Transparent red oxide underpainting helped me "feel" the atmosphere.  This stage also allows me to "own" or take control of the canvas, overcoming the fear of the blank "page."  I use tissues, rags, and paper towels to mold and shape the subject, almost like working with clay.  
Used only paint and Gamsol, no medium.

First color layer.  Then many more layers of thicker and
thicker paint.  Used only paint from the tubes, no medium.  Started with transparent colors then opaques.  Forgot to take more photos of the struggle.  Lots of scrapping back, rubbing out andpainting over happened.  I'd get it and lose it, get it and lose it...
 an ugly battle but happy with the results!
Thank you to all that have read and scrolled this far!  Oh, and the smoked mozzarella and lemon pizza was fabulous!  Who would have thought?!?


Unknown said...

that pizza sounds interesting!
This is a great post. The painting is wonderful! I love the way he's sitting and the hat he's wearing.

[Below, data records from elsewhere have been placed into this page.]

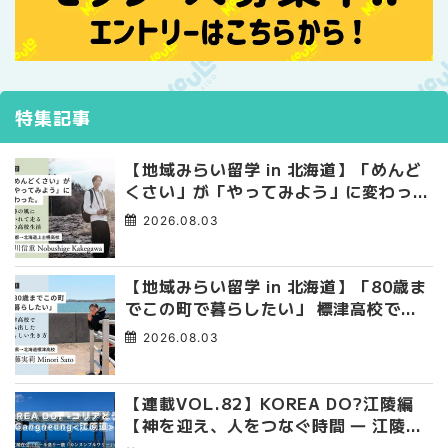
特集記事
【地域みらい留学 in 北海道】「めんど
くさい」が「やってみよう」に変わっ
た。 十勝の風に吹かれて走る、僕の泥
2026.08.03
臭くて自由な高校生活
【地域みらい留学 in 北海道】「80歳ま
でこの町で暮らしたい」 標津高校で踏
み出した、私らしい生き方
2026.08.03
【連載VOL.82】KOREA DO?江陵編
【神を迎え、人をつなぐ時間 ― 江陵端
午祭 】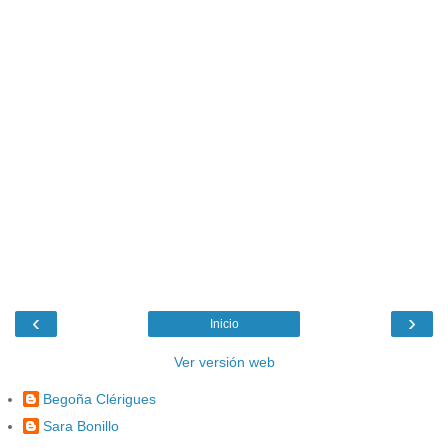
‹
›
Inicio
Ver versión web
Begoña Clérigues
Sara Bonillo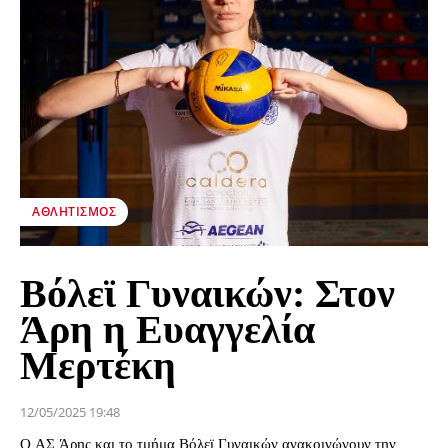
ΑΘΛΗΤΙΣΜΌΣ
Βόλεϊ Γυναικών: Στον
Άρη η Ευαγγελία
Μερτέκη
12/05/2025 19:48
Ο ΑΣ Άρης και το τμήμα Βόλεϊ Γυναικών ανακοινώνουν την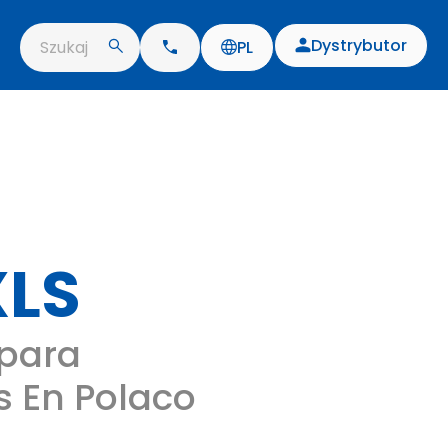
Dystrybutor
Szukaj
PL
XLS
para
 En Polaco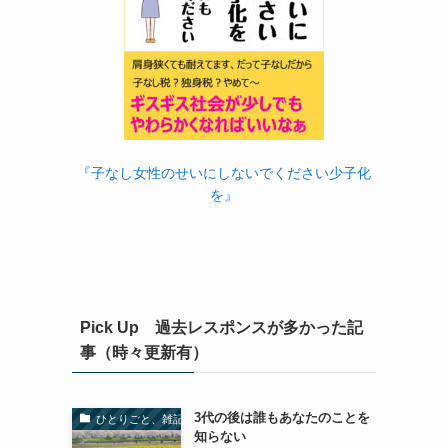
『子なし女性のせいにしないでください少子化
を』
Pick Up 過去レスポンスが多かった記
事（時々更新有）
3代の後は誰もあなたのことを
ひとりごと、雑記
知らない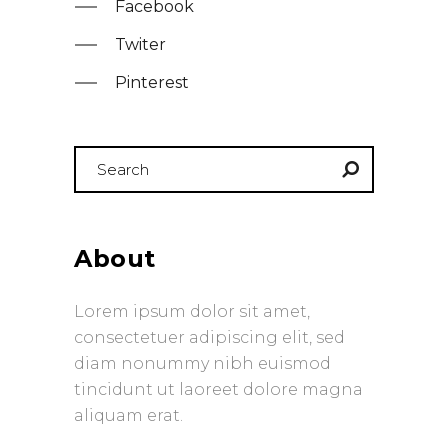
Facebook
Twiter
Pinterest
Search
for:
About
Lorem ipsum dolor sit amet,
consectetuer adipiscing elit, sed
diam nonummy nibh euismod
tincidunt ut laoreet dolore magna
aliquam erat.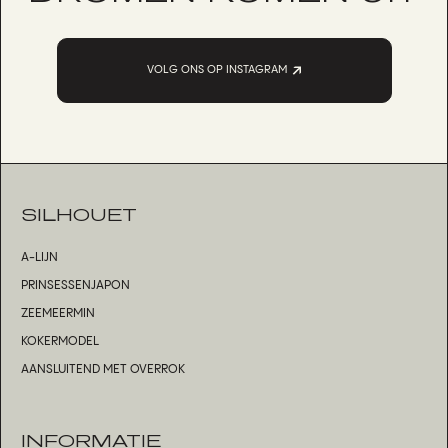
VOLG ONS OP INSTAGRAM
SILHOUET
A-LIJN
PRINSESSENJAPON
ZEEMEERMIN
KOKERMODEL
AANSLUITEND MET OVERROK
INFORMATIE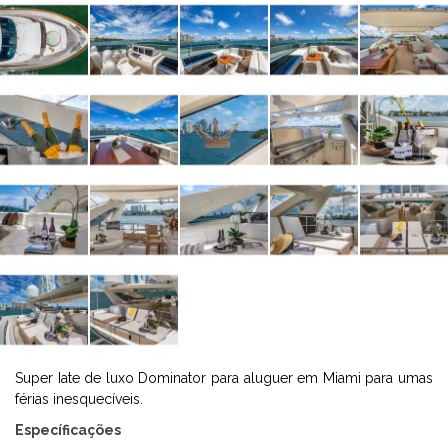
Super Iate de luxo Dominator para aluguer em Miami para umas
férias inesquecíveis.
Específicações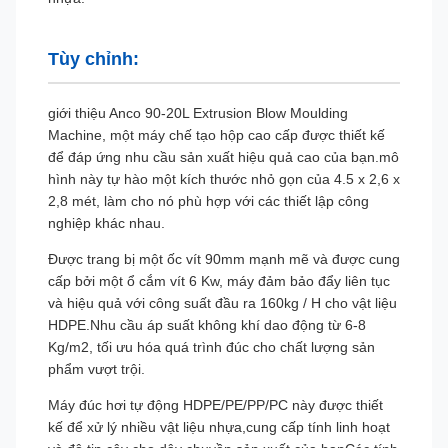
Tùy chỉnh:
giới thiệu Anco 90-20L Extrusion Blow Moulding
Machine, một máy chế tạo hộp cao cấp được thiết kế
để đáp ứng nhu cầu sản xuất hiệu quả cao của bạn.mô
hình này tự hào một kích thước nhỏ gọn của 4.5 x 2,6 x
2,8 mét, làm cho nó phù hợp với các thiết lập công
nghiệp khác nhau.
Được trang bị một ốc vít 90mm mạnh mẽ và được cung
cấp bởi một ổ cắm vít 6 Kw, máy đảm bảo đẩy liên tục
và hiệu quả với công suất đầu ra 160kg / H cho vật liệu
HDPE.Nhu cầu áp suất không khí dao động từ 6-8
Kg/m2, tối ưu hóa quá trình đúc cho chất lượng sản
phẩm vượt trội.
Máy đúc hơi tự động HDPE/PE/PP/PC này được thiết
kế để xử lý nhiều vật liệu nhựa,cung cấp tính linh hoạt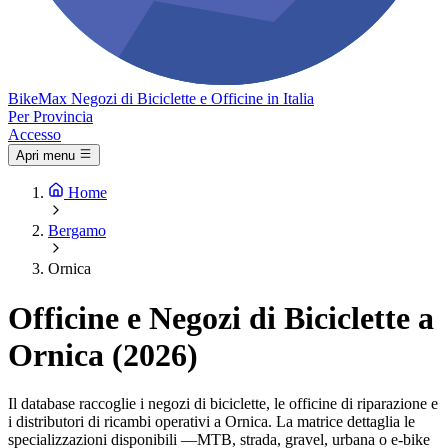
Bike
Max
Negozi di Biciclette e Officine in Italia
Per Provincia
Accesso
Apri menu
Home
Bergamo
Ornica
Officine e Negozi di Biciclette a
Ornica (2026)
Il database raccoglie i negozi di biciclette, le officine di riparazione e
i distributori di ricambi operativi a Ornica. La matrice dettaglia le
specializzazioni disponibili —MTB, strada, gravel, urbana o e-bike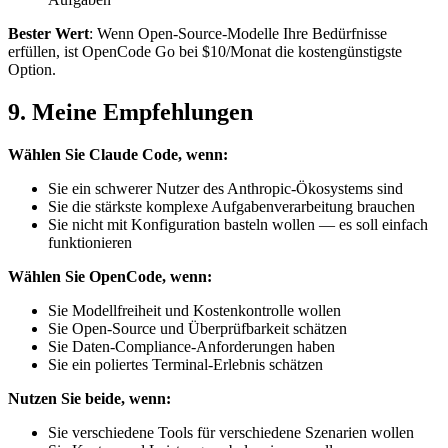
Bester Wert
: Wenn Open-Source-Modelle Ihre Bedürfnisse
erfüllen, ist OpenCode Go bei $10/Monat die kostengünstigste
Option.
9. Meine Empfehlungen
Wählen Sie Claude Code, wenn:
Sie ein schwerer Nutzer des Anthropic-Ökosystems sind
Sie die stärkste komplexe Aufgabenverarbeitung brauchen
Sie nicht mit Konfiguration basteln wollen — es soll einfach
funktionieren
Wählen Sie OpenCode, wenn:
Sie Modellfreiheit und Kostenkontrolle wollen
Sie Open-Source und Überprüfbarkeit schätzen
Sie Daten-Compliance-Anforderungen haben
Sie ein poliertes Terminal-Erlebnis schätzen
Nutzen Sie beide, wenn:
Sie verschiedene Tools für verschiedene Szenarien wollen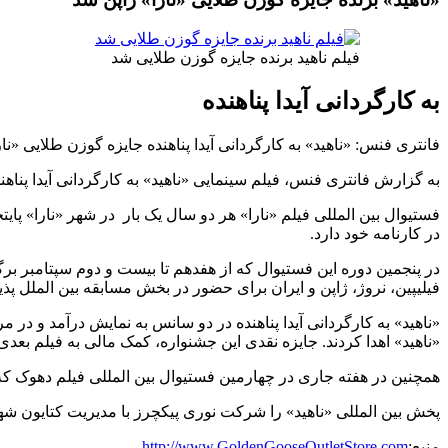
فیلم ناهید برنده جایزه گوزن طلایی شد
به کارگردانی آیدا پناهنده
فانتری فنس: «ناهید» به کارگردانی آیدا پناهنده جایزه گوزن طلایی «نار
به گزارش فانتری فنس، فیلم سینمایی «ناهید» به کارگردانی آیدا پناه
در کارنامه خود دارد.
در پنجمین دوره این فستیوال که از هفدهم تا بیست و دوم سپتامبر ب
فیلیپین، نروژ، ژاپن و ایران برای حضور در بخش مسابقه بین الملل پ
«ناهید» به کارگردانی آیدا پناهنده در دو سانس به نمایش درآمد و در 
«ناهید» اهدا کردند. جایزه نقدی این جشنواره، کمک مالی به فیلم بعد
همچنین در هفته جاری در چهارمین فستیوال بین المللی فیلم دهوک که 
پخش بین المللی «ناهید» را شرکت نوری پیکچرز با مدیریت کتایون شه
منبع:
http://www.GoldenGooseOutletStore.com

I like to capture those precious candid moments too. Do you find that people often turn around and see you taking their picture, though? (I do) This place you've described sounds like such fun!

Diane Mannion said...

Katherine! Thank you for your comment. Yes, as soon as you aim a camera at someone... they change. That's why I love iPhones. It looks like I'm checking my email but I'm actually snapping a photo. And unless I have permission, I change the character's appearance in the painting. I'm not painting a portrait, but using an impression of a figure in the landscape.

shirley fachilla said...

Love your little guy and the many sets of eyes!
I so agree that a mini sketch before taking up the brush really helps especially when painting from photos or painting a plein air landscape with all that wealth of info.
I've frozen paint but never a painting. That's food for thought as is a lemon!!! pizza!

Diane Mannion said...

Thanks, Shirley! Lemon pizza is amazing! We made another this weekend and it's all gone. I've even started to freeze my brushes instead of washing them so often... think it's better for them and my hands. I love the way I don't waste a speck of paint anymore by freezing it. Even mix leftovers into neutrals and save. Plastic wrap rules.

Kathleen Eve Kelly said...

This kid is adorable! LOVE his innocence. You captured the spirit of the child eating an ice cream cone on a hot day. FANTASTIC!

Diane Mannion said...

He was so much fun to paint, Kathleen! Thanks for your comment.